Bolton in crisis as players strike, club heads to High Court
The days of Youri Djorkaeff, Jay-Jay Okocha and Fernando Hierro running out to play Premier League games for Bolton are a distant memory for long-suffering fans of the English soccer team.
Now, the club is in a complete mess — and, in the worst-case scenario, could yet go out of business.
On Wednesday, Bolton officials are due in the High Court in central London over an unpaid tax bill of 1.2 million pounds ($1.6 million) and other debts. Britain’s tax department says the club will go into bankruptcy protection if it doesn’t pay what it owes.
The problems are many at Bolton, which is now languishing in next-to-last place in the second-tier League Championship and is likely to be relegated to the third division in the coming weeks.
The club — one of the 12 founding members of England’s Football League in 1888 — is in a dire financial position, with its players currently on a 48-hour strike in support of staff whose wages were not paid on time for the second straight month. It is the second time in less than a year that players have taken such action.

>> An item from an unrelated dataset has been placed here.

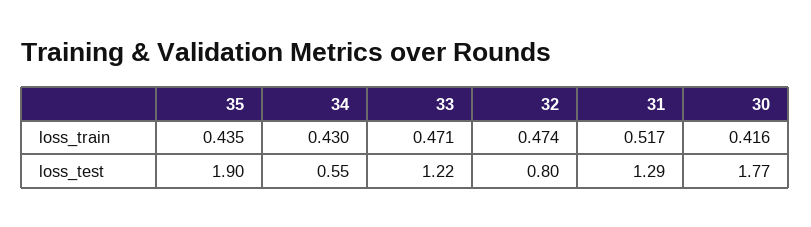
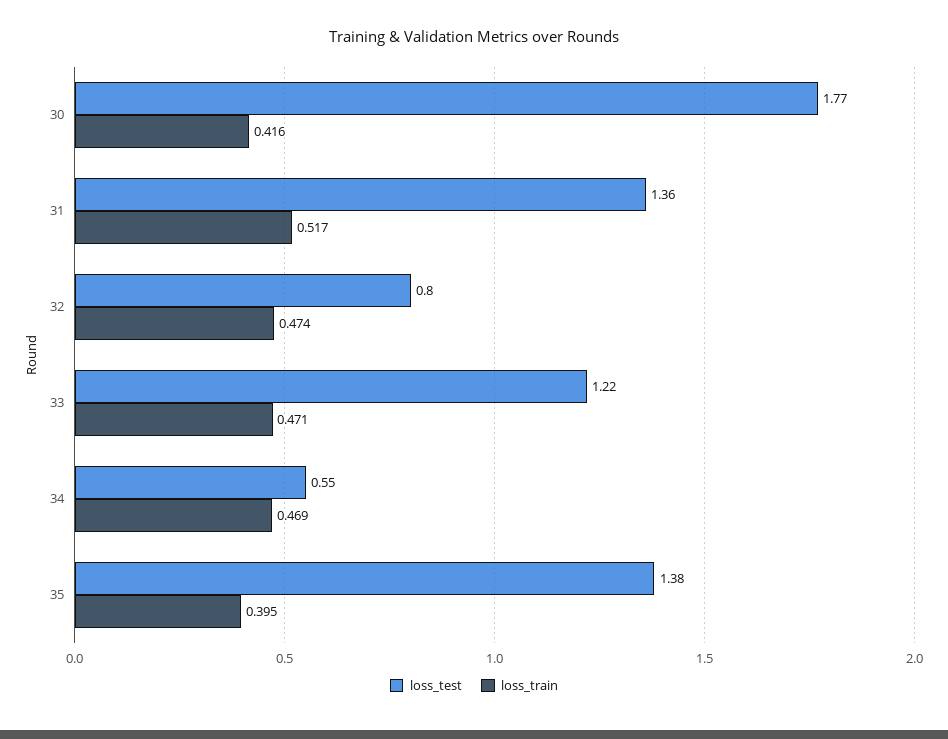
loss_train, 35: 0.435 -> 0.395
loss_train, 34: 0.43 -> 0.469
loss_test, 35: 1.9 -> 1.38
loss_test, 31: 1.29 -> 1.36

In addition, the team will have to play its next two matches behind closed doors after Bolton’s safety advisory group decided Tuesday that the club could not guarantee the safety of fans at the stadium. The group, which comprises representatives of the local council, police and emergency services, informed the Football League that it has placed a prohibition notice on the club.
With Bolton desperate for wins in an effort to escape relegation, having no supporters for the games against Ipswich on Saturday and Middlesbrough on April 9 is a big blow. The team is five points from safety with seven games left this season.
Through all of this, Bolton chairman Ken Anderson, a former agent who bought the club in 2016, says he is hitting obstacles in his efforts to sell it — infuriating fans in the process.
The latest in a series of bullish updates from Anderson was published Tuesday, in which he said “talks are ongoing with buyers” whose “advisors (say) that they are in a position that will enable completion to take place shortly.”
Anderson urged the team’s players to go back to work, saying their decision “has a negative rather than a positive logic behind it.”
“I have read that the players and management staff have said that being paid late does not actually motivate them to go out and perform on the pitch,” Anderson said, adding pointedly: “That is fully understandable, but perhaps they could also explain why the results up to Christmas were not exactly impressive either?”
And in remarks that likely didn’t go down well with club staff yet to be paid their salary, Anderson said: “Let’s remember, yesterday was only April 1, so it is not as if it is weeks late, is it?”
These latest events contrast sharply to the Bolton of 15-20 years ago when the club was well run and constantly punched above its weight before its relegation in 2012, which ended 11 straight years in the top flight.
Bolton reached the last 16 of the now-defunct UEFA Cup in 2008. At the end of the stewardship of Sam Allardyce (1999-2007), the team finished in the top eight of the Premier League every year from 2004-07 and was a beaten finalist in the English League Cup in 2004.
There were two glorious years — from 2002-04 — when Bolton’s attack was led by Djorkaeff, a World Cup winner with France in 1998, and Okocha, a Nigerian whose flair and skills made him one of the most watchable players in the world’s most watched league.
Now, many soccer fans only hear of Bolton in relation to a crisis that is damaging the reputation of one of the English game’s most famous names.